Prepare frames from video:

In [5]:
frames = {} #initialize dictionary
frames["1"] = get_frames_for_set(videos[1]) #get frames for first subset
frames["2"] = get_frames_for_set(videos[2]) #get frames for second subset
frames["3"] = get_frames_for_set(videos[3]) #get frames for third subset

Save frames and path of directories:

In [6]:
path = {} #initalize dictionary
for key in frames: #loop through dictionary
    save_frames(frames[key], key) #save all the frames
    path[key] = 'scenes' + key + '/' #store dictionary of the frames

Get all the info about subset:

In [7]:
medians = {} #initialize dictionary of medians
saturation = {} #initialize dictionary of saturation
hue = {} #initialize dictionary of hue
lightness = {} #initialize dictionary of lightness 
ratios = {} #initialize dictionary of ratios
for key in path: #loop through the paths of the subset
    medians[key], ratios[key], saturation[key], hue[key], lightness[key] = get_subset_info(path[key]) #get info of the subset
  0%|          | 0/3625 [00:00<?, ?it/s]
  0%|          | 0/6636 [00:00<?, ?it/s]
  0%|          | 0/6196 [00:00<?, ?it/s]

Visualize ratios:

In [8]:
ratios_graph = visualize_boxplots(ratios, "Graph of ratios distribution", "subset", "ratios")
ratios_graph.show()

saturation:

In [9]:
sat_graph = visualize_boxplots(saturation, "Graph of saturation distribution", "subset", "saturations")
sat_graph.show()

Visualize hue:

In [10]:
visualize_boxplots(hue, "Graph of hue distribution", "subset", "hue").show()

Visualize lightness:

In [11]:
visualize_boxplots(lightness, "Graph of lightness distribution", "subset", "lightness").show()

Visualize medians of red color:

In [13]:
visualize_rgb(medians, "Medians of reds", "subset", "r colour", 0)

Visualize medians of green color:

In [14]:
visualize_rgb(medians, "Medians of blues", "subset", "b colour", 1)

Visualize medians of blue color:

In [15]:
visualize_rgb(medians, "Medians of greens", "subset", "g colour", 2)

3. Interpretation and conclusion¶

Looking at the distribution of ratios in the corresponding plot we can see that during 1920-1940 the ratio was mainly around 1.3. In the second subset, there are sometimes even square ratios (1.0). However, during the upcoming years, there was a change and in 2000-2020 the frame is always wide. Looking at saturation plot we can find some interesting results. The saturation is very low for the oldest data set. This might be a consequence of using just black and white color. Simultaneously, it could suggest that technology evolved and the pictures are full of more quality colors which have more saturation.

Surprisingly, looking at the distribution of medians of red, green, and blue color, we cannot see any big differences in the distribution of the data.

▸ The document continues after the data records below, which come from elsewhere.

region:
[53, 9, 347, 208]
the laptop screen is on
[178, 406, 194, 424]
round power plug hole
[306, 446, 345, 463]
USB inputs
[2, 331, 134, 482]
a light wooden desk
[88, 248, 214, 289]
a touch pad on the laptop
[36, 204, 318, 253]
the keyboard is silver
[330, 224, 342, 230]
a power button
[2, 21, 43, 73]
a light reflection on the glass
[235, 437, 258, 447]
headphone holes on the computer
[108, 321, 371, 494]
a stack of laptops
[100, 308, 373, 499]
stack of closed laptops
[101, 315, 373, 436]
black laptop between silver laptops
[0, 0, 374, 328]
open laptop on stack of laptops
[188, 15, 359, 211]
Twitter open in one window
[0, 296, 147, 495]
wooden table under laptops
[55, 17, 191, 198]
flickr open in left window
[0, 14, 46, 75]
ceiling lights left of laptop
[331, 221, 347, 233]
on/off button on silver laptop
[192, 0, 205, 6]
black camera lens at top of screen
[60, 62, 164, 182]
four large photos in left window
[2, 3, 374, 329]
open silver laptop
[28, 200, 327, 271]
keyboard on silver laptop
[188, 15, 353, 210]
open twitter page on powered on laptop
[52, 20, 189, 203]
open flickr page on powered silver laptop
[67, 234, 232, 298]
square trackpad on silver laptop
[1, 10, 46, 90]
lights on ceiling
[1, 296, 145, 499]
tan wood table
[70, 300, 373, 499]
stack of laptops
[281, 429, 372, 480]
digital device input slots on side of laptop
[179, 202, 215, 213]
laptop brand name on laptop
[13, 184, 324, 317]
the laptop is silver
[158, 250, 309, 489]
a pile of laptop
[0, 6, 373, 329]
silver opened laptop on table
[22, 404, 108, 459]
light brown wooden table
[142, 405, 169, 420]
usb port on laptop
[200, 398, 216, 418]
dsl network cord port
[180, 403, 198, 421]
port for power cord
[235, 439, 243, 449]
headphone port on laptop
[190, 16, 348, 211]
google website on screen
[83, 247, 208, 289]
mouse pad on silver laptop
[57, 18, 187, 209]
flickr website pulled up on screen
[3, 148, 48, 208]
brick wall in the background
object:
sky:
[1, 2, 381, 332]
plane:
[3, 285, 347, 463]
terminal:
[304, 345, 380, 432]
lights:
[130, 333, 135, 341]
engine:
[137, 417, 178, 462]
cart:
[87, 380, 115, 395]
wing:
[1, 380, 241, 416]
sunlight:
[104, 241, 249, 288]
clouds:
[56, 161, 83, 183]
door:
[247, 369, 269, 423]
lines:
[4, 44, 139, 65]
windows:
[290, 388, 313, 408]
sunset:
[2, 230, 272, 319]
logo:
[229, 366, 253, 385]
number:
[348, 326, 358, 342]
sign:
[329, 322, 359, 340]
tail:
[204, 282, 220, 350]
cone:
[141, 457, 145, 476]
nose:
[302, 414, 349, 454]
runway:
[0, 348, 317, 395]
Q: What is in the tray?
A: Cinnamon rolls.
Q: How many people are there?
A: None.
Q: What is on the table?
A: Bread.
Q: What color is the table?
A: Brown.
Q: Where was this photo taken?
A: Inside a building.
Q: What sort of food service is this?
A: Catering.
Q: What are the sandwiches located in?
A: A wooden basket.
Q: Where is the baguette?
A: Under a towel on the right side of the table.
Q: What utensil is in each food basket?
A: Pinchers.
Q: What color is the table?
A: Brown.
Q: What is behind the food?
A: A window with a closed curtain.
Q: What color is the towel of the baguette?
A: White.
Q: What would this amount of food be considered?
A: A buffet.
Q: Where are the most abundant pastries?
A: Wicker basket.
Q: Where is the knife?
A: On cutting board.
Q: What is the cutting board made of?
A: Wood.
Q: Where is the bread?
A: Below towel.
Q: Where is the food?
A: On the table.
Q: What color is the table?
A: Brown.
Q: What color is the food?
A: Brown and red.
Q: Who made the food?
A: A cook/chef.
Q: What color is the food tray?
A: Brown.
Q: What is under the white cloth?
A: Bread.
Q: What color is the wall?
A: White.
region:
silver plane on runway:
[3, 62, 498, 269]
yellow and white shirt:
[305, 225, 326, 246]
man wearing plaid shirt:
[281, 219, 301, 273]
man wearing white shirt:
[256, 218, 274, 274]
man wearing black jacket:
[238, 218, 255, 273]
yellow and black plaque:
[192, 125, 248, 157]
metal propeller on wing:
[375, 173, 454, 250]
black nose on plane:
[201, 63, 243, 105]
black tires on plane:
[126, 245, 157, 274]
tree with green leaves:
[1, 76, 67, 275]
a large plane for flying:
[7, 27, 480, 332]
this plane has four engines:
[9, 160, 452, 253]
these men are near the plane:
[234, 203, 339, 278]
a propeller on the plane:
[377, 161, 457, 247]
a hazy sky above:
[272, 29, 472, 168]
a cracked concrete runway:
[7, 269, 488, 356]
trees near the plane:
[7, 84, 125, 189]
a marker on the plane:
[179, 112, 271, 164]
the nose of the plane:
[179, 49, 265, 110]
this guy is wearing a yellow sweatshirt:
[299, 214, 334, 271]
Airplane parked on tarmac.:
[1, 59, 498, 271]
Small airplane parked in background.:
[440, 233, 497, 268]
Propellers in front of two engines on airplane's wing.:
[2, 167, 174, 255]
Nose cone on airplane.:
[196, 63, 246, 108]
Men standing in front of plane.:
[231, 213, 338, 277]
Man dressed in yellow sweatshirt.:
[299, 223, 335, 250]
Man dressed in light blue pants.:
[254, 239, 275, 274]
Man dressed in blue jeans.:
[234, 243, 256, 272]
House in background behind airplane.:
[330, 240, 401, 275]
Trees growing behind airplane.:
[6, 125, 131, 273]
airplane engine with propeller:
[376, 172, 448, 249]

Looking at the distribution of hue we can see that the median is at 0 which confirms my hypothesis that the first and oldest subset contains mainly black and white pictures.

To conclude, I believe that color-wise the subset from 1920 to 1940 differ greatly from both other subsets. However, the two other subsets themselves can be considered similar when doing color analysis as the distribution of features is nearly the same. However, if one would look at the trailers, there could be seen a difference. Thus, in the future, a different method could be tried to compare the pictures in order to see if we can distinguish these two data sets - 2000-2020 and 1960-1980.